→ **Your instructions**
Retype exactly the lines of the listing below from the one with "staining of benign" through the last, both included, and leave every picture out.

→ **The data**

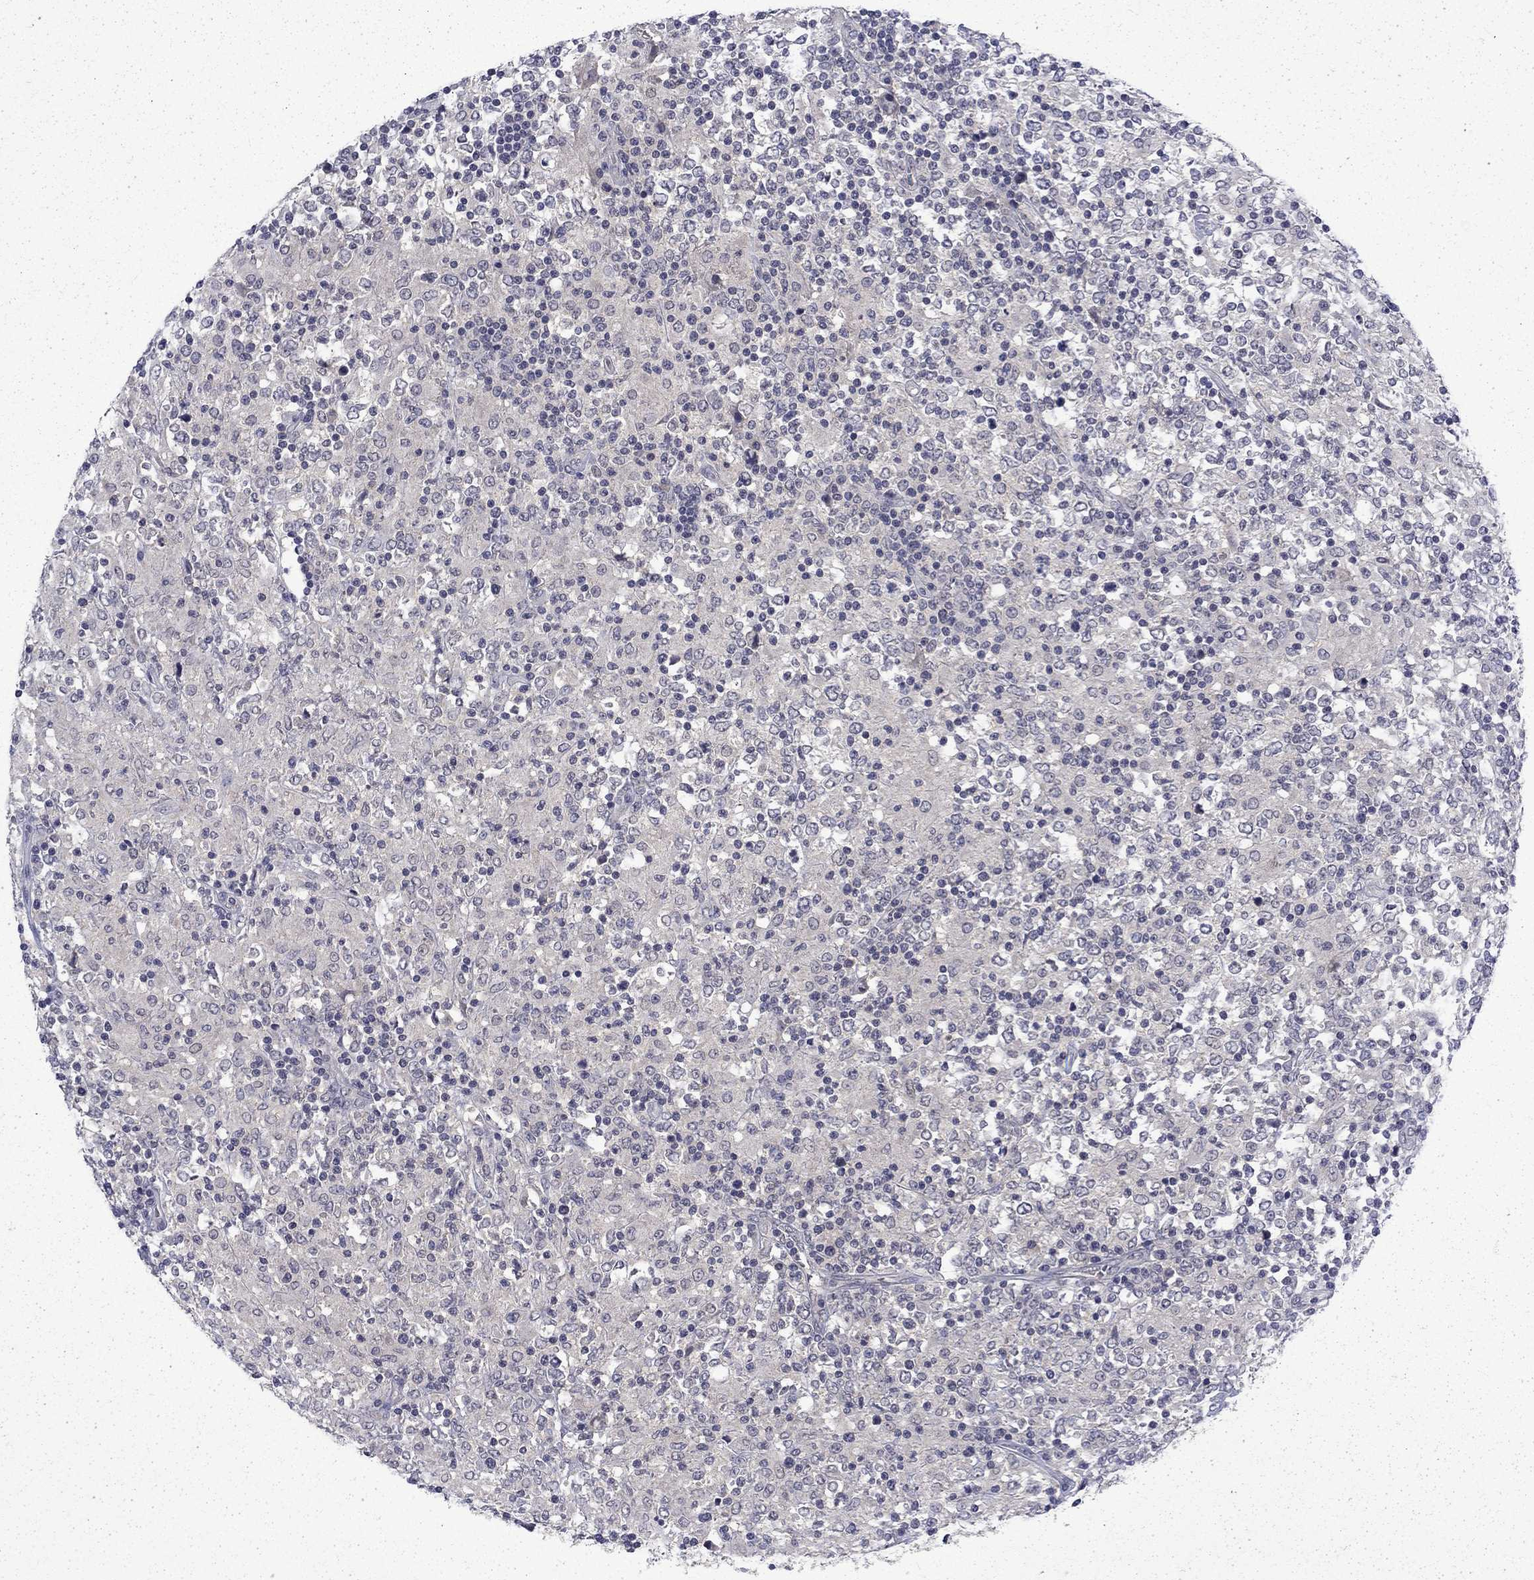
{"staining": {"intensity": "negative", "quantity": "none", "location": "none"}, "tissue": "lymphoma", "cell_type": "Tumor cells", "image_type": "cancer", "snomed": [{"axis": "morphology", "description": "Malignant lymphoma, non-Hodgkin's type, High grade"}, {"axis": "topography", "description": "Lymph node"}], "caption": "Immunohistochemical staining of human lymphoma reveals no significant staining in tumor cells.", "gene": "CHAT", "patient": {"sex": "female", "age": 84}}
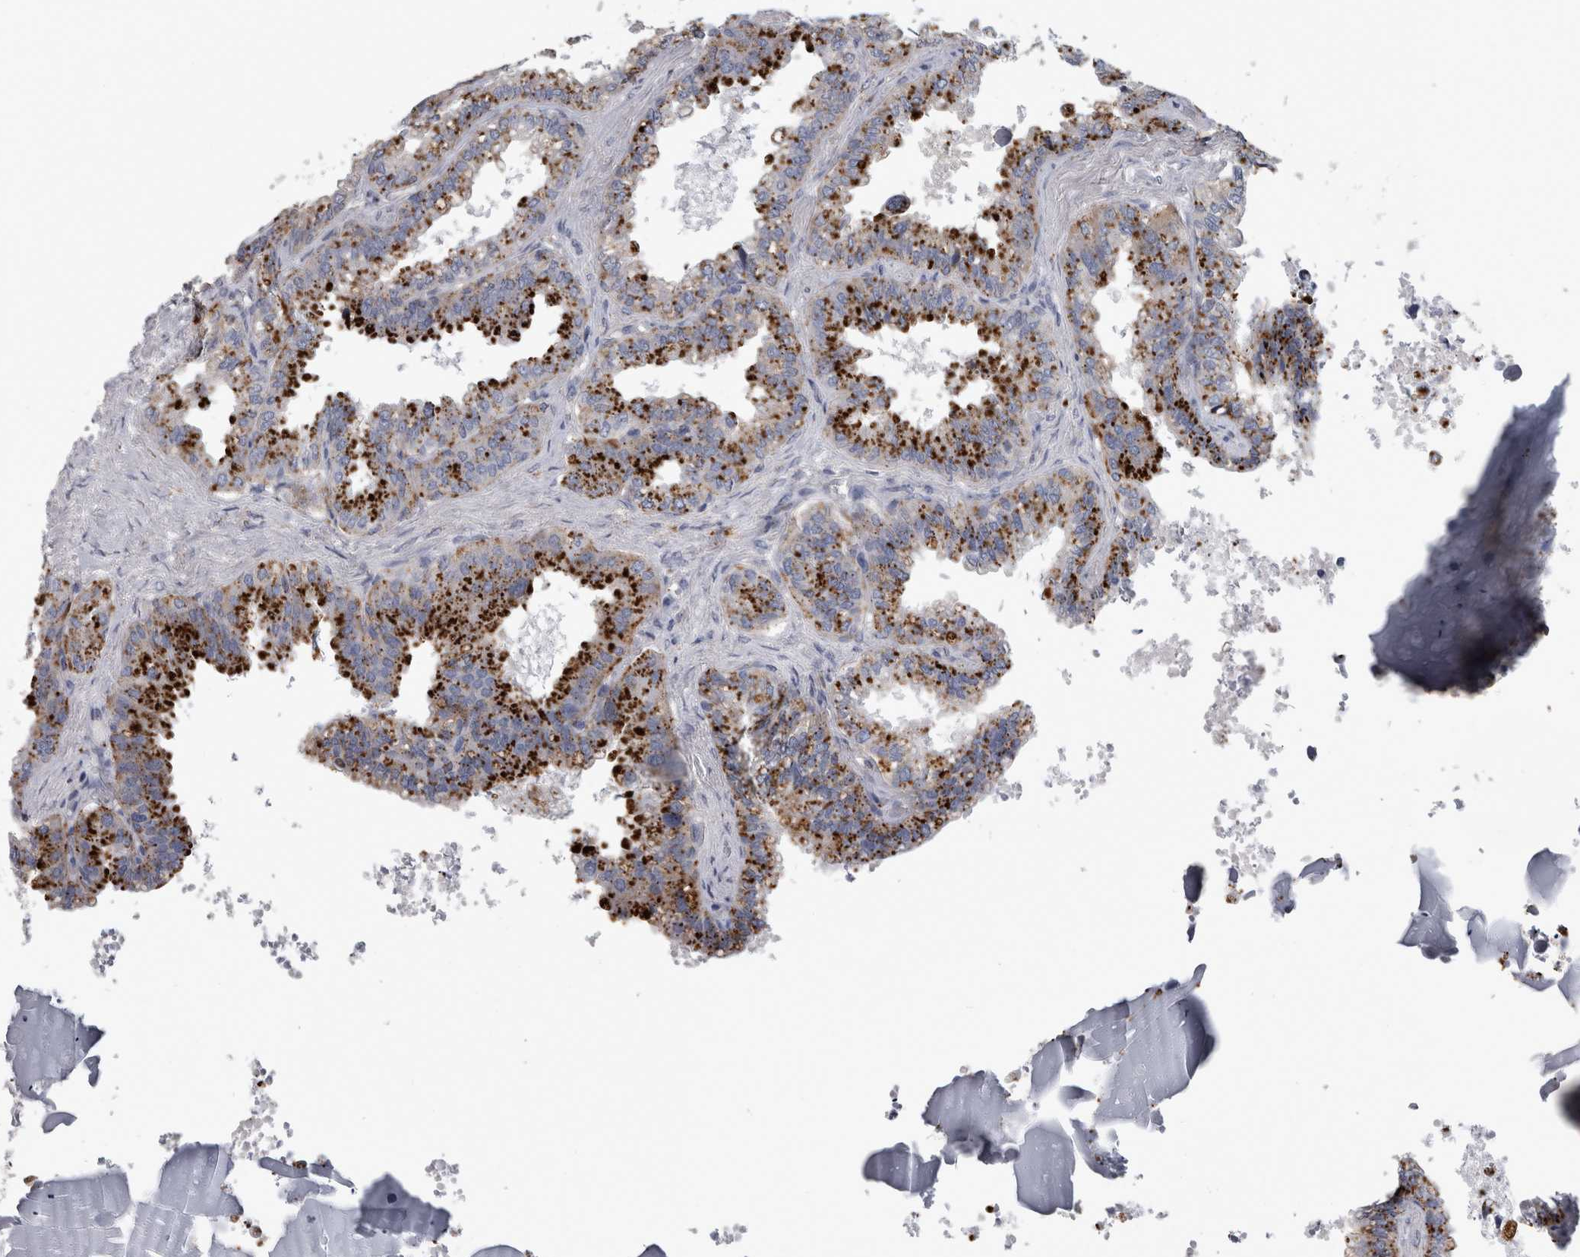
{"staining": {"intensity": "strong", "quantity": ">75%", "location": "cytoplasmic/membranous"}, "tissue": "seminal vesicle", "cell_type": "Glandular cells", "image_type": "normal", "snomed": [{"axis": "morphology", "description": "Normal tissue, NOS"}, {"axis": "topography", "description": "Seminal veicle"}], "caption": "IHC staining of benign seminal vesicle, which demonstrates high levels of strong cytoplasmic/membranous positivity in about >75% of glandular cells indicating strong cytoplasmic/membranous protein expression. The staining was performed using DAB (3,3'-diaminobenzidine) (brown) for protein detection and nuclei were counterstained in hematoxylin (blue).", "gene": "DPP7", "patient": {"sex": "male", "age": 46}}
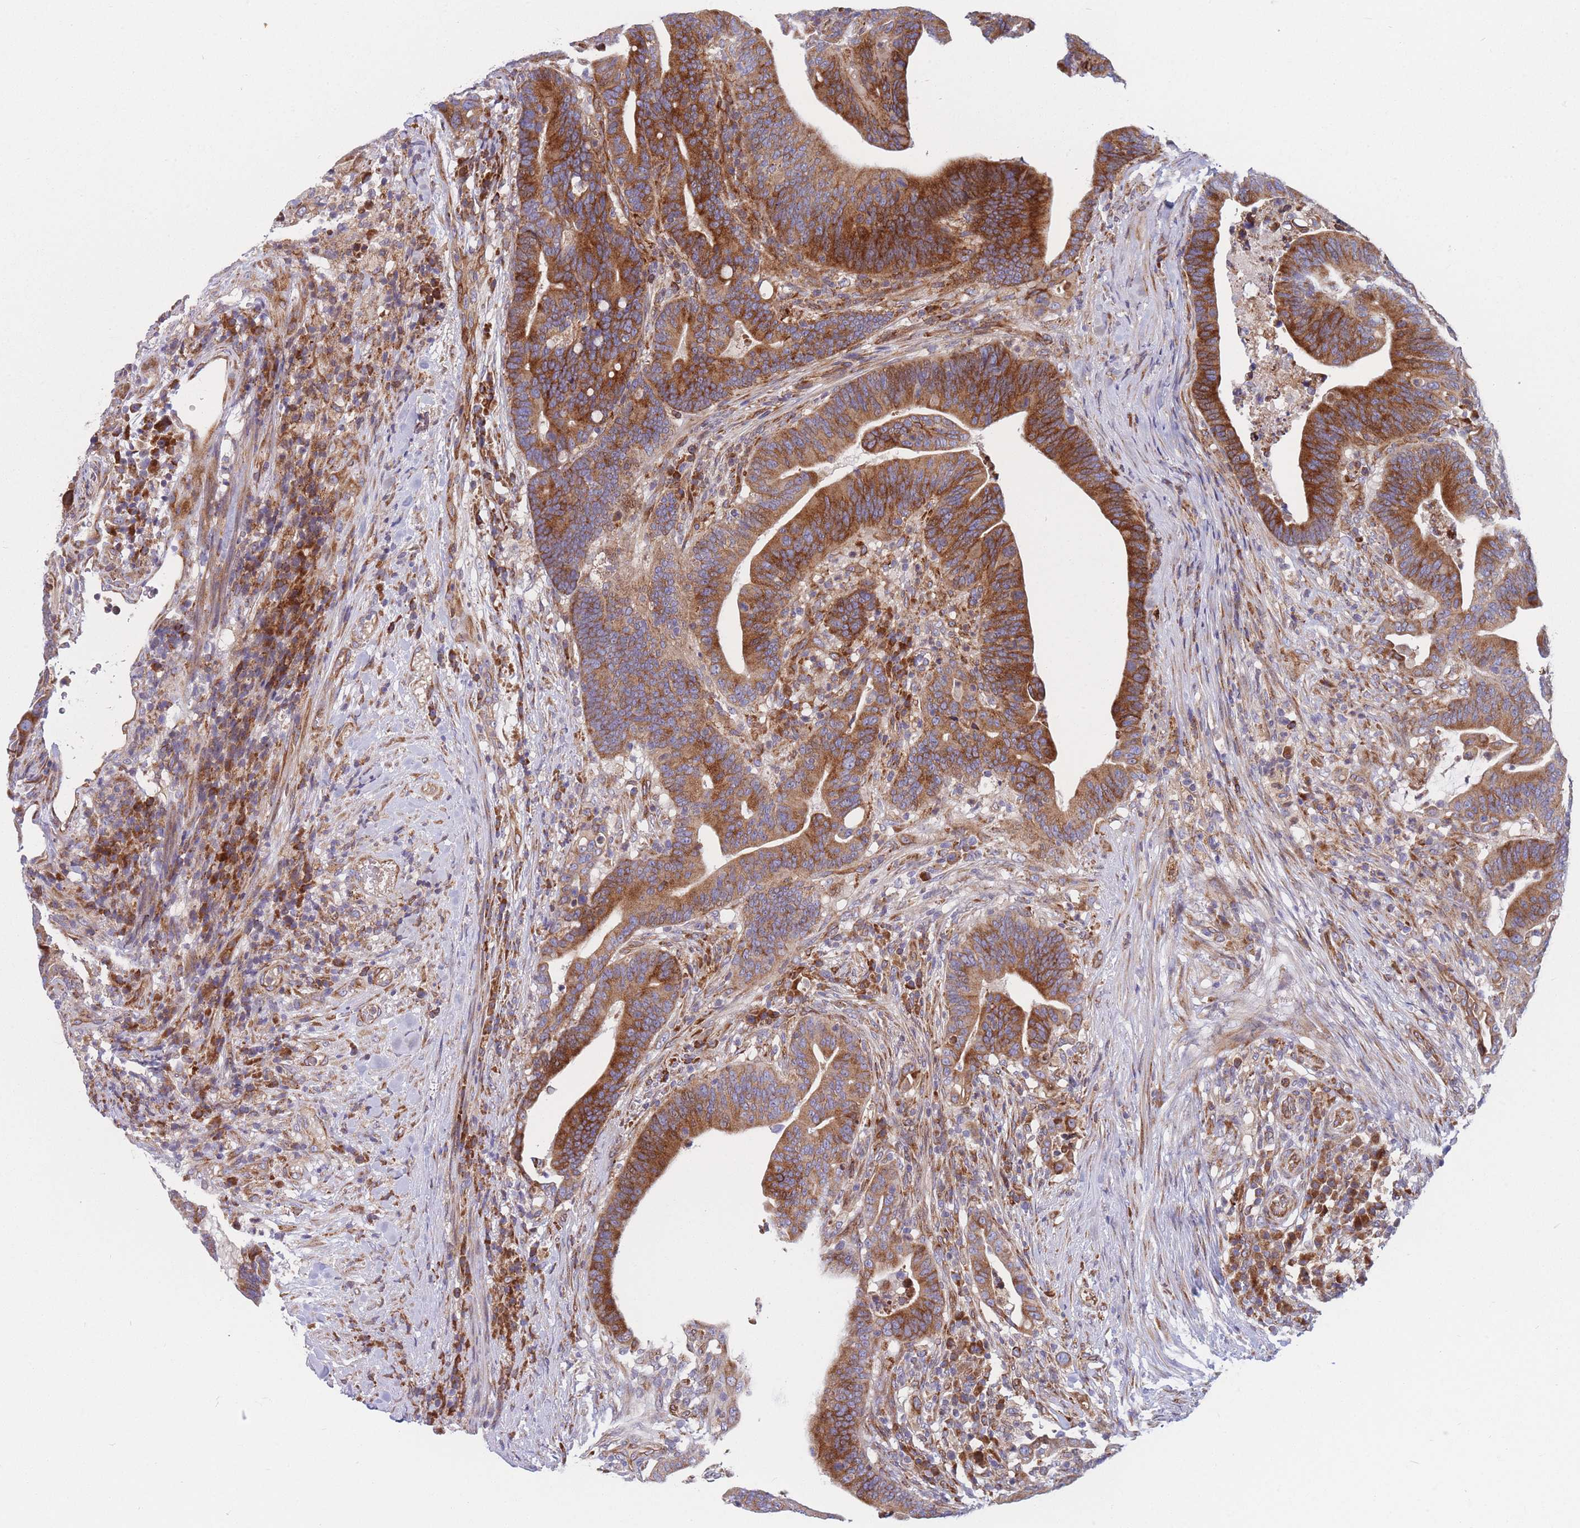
{"staining": {"intensity": "strong", "quantity": ">75%", "location": "cytoplasmic/membranous"}, "tissue": "colorectal cancer", "cell_type": "Tumor cells", "image_type": "cancer", "snomed": [{"axis": "morphology", "description": "Adenocarcinoma, NOS"}, {"axis": "topography", "description": "Colon"}], "caption": "IHC photomicrograph of neoplastic tissue: colorectal cancer stained using IHC reveals high levels of strong protein expression localized specifically in the cytoplasmic/membranous of tumor cells, appearing as a cytoplasmic/membranous brown color.", "gene": "TMEM131L", "patient": {"sex": "female", "age": 66}}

→ **Response below**
{"staining": {"intensity": "strong", "quantity": ">75%", "location": "cytoplasmic/membranous"}, "tissue": "seminal vesicle", "cell_type": "Glandular cells", "image_type": "normal", "snomed": [{"axis": "morphology", "description": "Normal tissue, NOS"}, {"axis": "topography", "description": "Seminal veicle"}], "caption": "IHC staining of benign seminal vesicle, which demonstrates high levels of strong cytoplasmic/membranous positivity in about >75% of glandular cells indicating strong cytoplasmic/membranous protein expression. The staining was performed using DAB (3,3'-diaminobenzidine) (brown) for protein detection and nuclei were counterstained in hematoxylin (blue).", "gene": "DPP7", "patient": {"sex": "male", "age": 46}}
{"staining": {"intensity": "strong", "quantity": ">75%", "location": "cytoplasmic/membranous"}, "tissue": "colorectal cancer", "cell_type": "Tumor cells", "image_type": "cancer", "snomed": [{"axis": "morphology", "description": "Adenocarcinoma, NOS"}, {"axis": "topography", "description": "Colon"}], "caption": "IHC photomicrograph of neoplastic tissue: colorectal cancer stained using IHC reveals high levels of strong protein expression localized specifically in the cytoplasmic/membranous of tumor cells, appearing as a cytoplasmic/membranous brown color.", "gene": "TMEM131L", "patient": {"sex": "female", "age": 66}}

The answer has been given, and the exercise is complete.